Egypt startup eyes global industrial IoT
Spimesense Labs was born from corporate sluggishness: two friends were working at Ericsson when it was trying to work out just how big this Internet of Things (IoT) business was going to be.
When pleas to their managers to get aboard what they saw as the next big hit went nowhere, they jumped ship.
Spimesense Labs cofounders Bassem Boshra and Magdy Raouf saw a place for both an industrial IoT management system, which became their Master of Things platform, and for helping telcos manage the change in data use - from the big demands of Youtube videos to small bytes from many different devices.
IoT is the network of devices that are connected to the internet. These can be anything from a fridge to an industrial robot.
App-making for dummies
They built the software platform so businesses could manage many devices.
For example, if a company needed an app that sounded an alarm when water levels in a tank fell too low, it could build one using some simple ‘drag and drop’ features.
The ride started in September 2013 and today their main Master of Things platform has, as of August, four paying customers: water desalinator Ridgewood, the Information Technology Institute (ITI), Om EL Kora University in Saudi Arabia and a Kuwait postgraduate program.
The latter three use the platform as an IoT app tool for students, while the former uses it to monitor 48 facilities on Egypt’s Red Sea, Matrouh and Sinai coastlines.
Egypt’s not into IoT yet
IoT isn’t widely used in Egypt nor is it a field that has attracted many new companies - many are big manufacturers which make devices for export such as Alex Sensors.
Wamda identified one industrial IoT startup called Nilebot which is developing technology to monitor water in fish farms.
Others are consumer oriented such as Qabess which makes smart plugs or Solace, a smart lock product currently being sidelined by parent company App Lab.
The problem for both consumers and industrial customers is the same: both want to connect multiple devices to the same management platform.
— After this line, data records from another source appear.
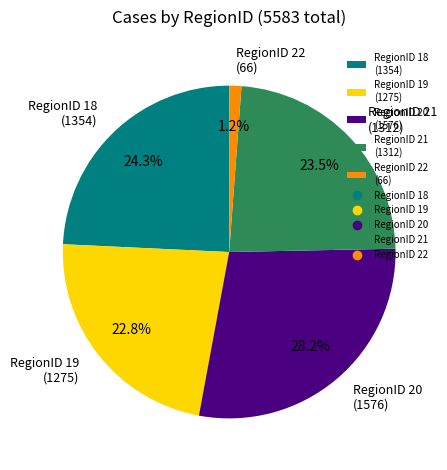

How many slices are in this pie chart?

5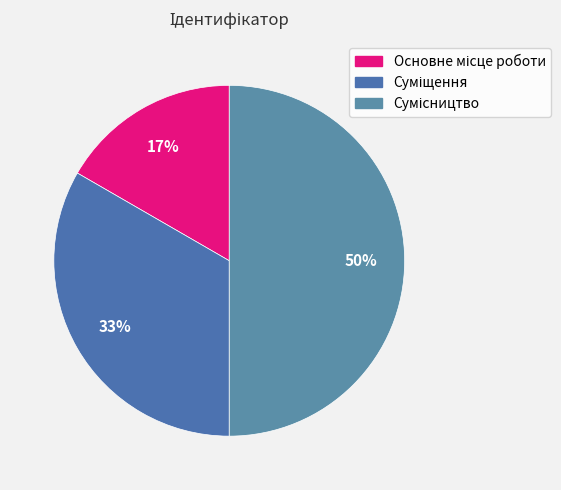

What percentage is the Сумісництво slice, to the nearest percent?

50%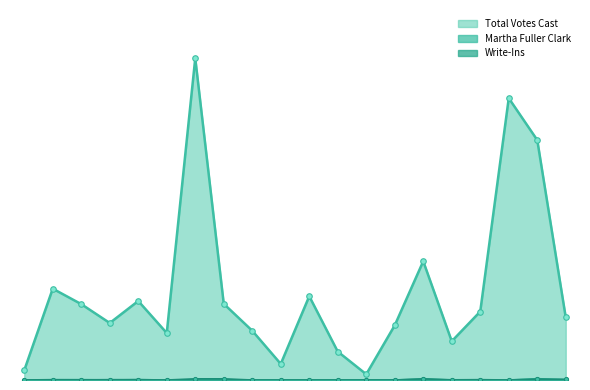

Does the chart display data point markers on the line(s)?

Yes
Where Smart Things will speak to all different kinds of connected devices in the home, Spimesense Labs’ Master of Things seeks to do the same with industrial devices.
Foreign customers, foreign competitors
Boshra, who is also the CEO and on Egypt’s IoT Forum’s steering committee, said low-fi Egypt was not their market.
Instead they’re going global. In 2015 they partnered with Sigfox, a global, specialized IoT network which makes money from device traffic. It needs products like Master of Things, as these are the platforms on which companies create the channels - applications - through which data traffic flows.
Boshra said thanks to the partnership they were talking to potential customers from the Czech Republic, Australia and Mexico.
"Their first reaction to us being an Egyptian company is that it's strange to find an IoT platform provider in Egypt,” he said. “The thing we're hearing from all the ones who are trialing our platform... is it's easy to use compared to others."
This is useful intel, since Spimesense Labs is going up against global giants such as GE’s Predix software. Boshra said he’d identified five direct rivals such as VOT Platform, while the Sigfox site names 21 similar products.
Still a startup
Despite the global goals, Spimesense Labs is still an Egyptian startup at heart.
They got their first taste of startup competition at Cairo Innovates in 2014, and Master of Things made it through to the semifinals of the startup track at this year’s MIT Enterprise Forum Startup Competition. A mobility app based on the Master of Things platform went through to the top 10 in the social entrepreneurship track.
They’re currently working with a $56,000 grant from the government tech hub ITIDA to develop the software for a smart agriculture irrigation management system.